McKinsey & Company gives some insight into the scale of data analysis opportunities. “Most data generated by existing IoT sensors is ignored. In the oil-drilling industry, an early adopter, we found that only 1 percent of the data from the 30,000 sensors on a typical oil rig is used, and even this small fraction of data is not used for optimization, prediction, and data-driven decision making.”
Many big data projects fail because a “boil the ocean” approach is pursued, whereby substantial time and capital are committed upfront in the hope of analyzing all the stored and incoming data to derive insights. These types of approaches usually begin with discussions of what technologies should be used, particularly the cloud and other IT-related infrastructures, and often end with frustration and unsatisfactory results, even after months or even years of effort.
A better and more practical way is to start at the machine or production-line level by defining specific problems that are solvable with better use of little data. Focusing the field of view to a specific, defined asset reduces complexity and simplifies the search for a solution. This simplification is crucial, because the people implementing a little data project should be the personnel most familiar with operations.
Another advantage of the little data approach is it quickly yields tangible improvements by empowering users to find, solve, improve, and move on to the next opportunity. This creates positive momentum within a company, and as experience and comfort increases, it becomes easier to scale efforts to larger data sets using the lessons learned.
For these and other reasons, a little data approach is the most practical path for IIoT projects at many industrial plants, but it requires different technologies than the IT-centric methodology used in many big data projects.

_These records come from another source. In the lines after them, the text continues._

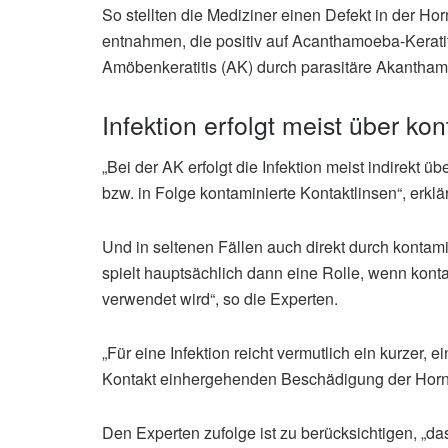
So stellten die Mediziner einen Defekt in der Ho
entnahmen, die positiv auf Acanthamoeba-Keratit
Amöbenkeratitis (AK) durch parasitäre Akantham
Infektion erfolgt meist über ko
„Bei der AK erfolgt die Infektion meist indirekt ü
bzw. in Folge kontaminierte Kontaktlinsen“, erklä
Und in seltenen Fällen auch direkt durch kontami
spielt hauptsächlich dann eine Rolle, wenn ko
verwendet wird“, so die Experten.
„Für eine Infektion reicht vermutlich ein kurzer
Kontakt einhergehenden Beschädigung der Hornh
Den Experten zufolge ist zu berücksichtigen, „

The plant personnel most familiar with operations are generally also very competent when it comes to real-time control systems. This is by necessity; these systems keep plants running smoothly, and adjustments to these systems are often required to improve operations. Unfortunately, most real-time controllers do not have the required capability to analyze data produced by field devices to generate insight, a requirement for little data projects.

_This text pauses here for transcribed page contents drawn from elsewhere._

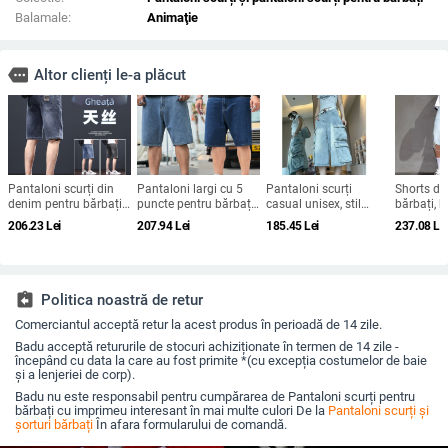
Balamale:
Animaţie
more
Altor clienți le-a plăcut
Pantaloni scurți din
Pantaloni largi cu 5
Pantaloni scurți
Shorts de
denim pentru bărbați,
puncte pentru bărbați,
casual unisex, stil
bărbați, b
vara 2024, pantaloni
stil american, mărime
stradal american,
coreean, 
206.23
Lei
207.94
Lei
185.45
Lei
237.08
Le
scurți subțiri, drepți,
mare, blugi cu 5
spălați, cu mai multe
dreaptă, 
vrac, la modă, casual,
puncte, culoare solidă,
buzunare, stil cargo
elastici, cu cinci
extra-large, de vară,
crop, lejer, cu picior
puncte, lungime medie
pantaloni drepți de
larg, stil denim
lungime medie pentru
assignment_return
Politica noastră de retur
bărbați
Comerciantul acceptă retur la acest produs în perioadă de 14 zile.
Badu acceptă retururile de stocuri achiziționate în termen de 14 zile -
începând cu data la care au fost primite *(cu excepția costumelor de baie
și a lenjeriei de corp).
Badu nu este responsabil pentru cumpărarea de Pantaloni scurți pentru
bărbați cu imprimeu interesant în mai multe culori De la
Pantaloni scurți și
șorturi bărbați
În afara formularului de comandă.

This type of edge processing has traditionally required a separate industrial computing device and software solution to store and process data. Integrating these elements with the existing controller and network was often problematic due to: the complexity of setting up, programming, and managing in two different environments; synchronization; lag/latency; and other issues. A little data project using two separate devices could thus become quite complex and unreliable, slowing implementation and driving up costs.
A modern class of edge controller addresses these issues by combining two functions into a single device. The first function is real-time control, much like what was done by a traditional programmable logic controller. The second set of functions is performed by a computing platform with a processor capable of data storage, analysis, and a wide range of other tasks—similar to what could be done with an industrial PC. Because both functions are performed in one device, there is no additional effort required to integrate two components—data is simply passed between the two functional areas safely and securely.
Once the edge controller stores and processes the data already being collected for real-time control, results are readily transmitted to enterprise platforms, such as manufacturing execution systems, enterprise resource planning, maintenance management, and other analytics systems—both on premises and cloud-based—through the typical industrial or Ethernet protocols. These higher-level platforms thus have the information required to improve operations.
Big data projects seem to call for big and complex solutions, but a large-scale approach often fails due to high costs and excessive implementation time. A better way is to begin with targeted efforts for analyzing little data to create insights, creating value and building momentum.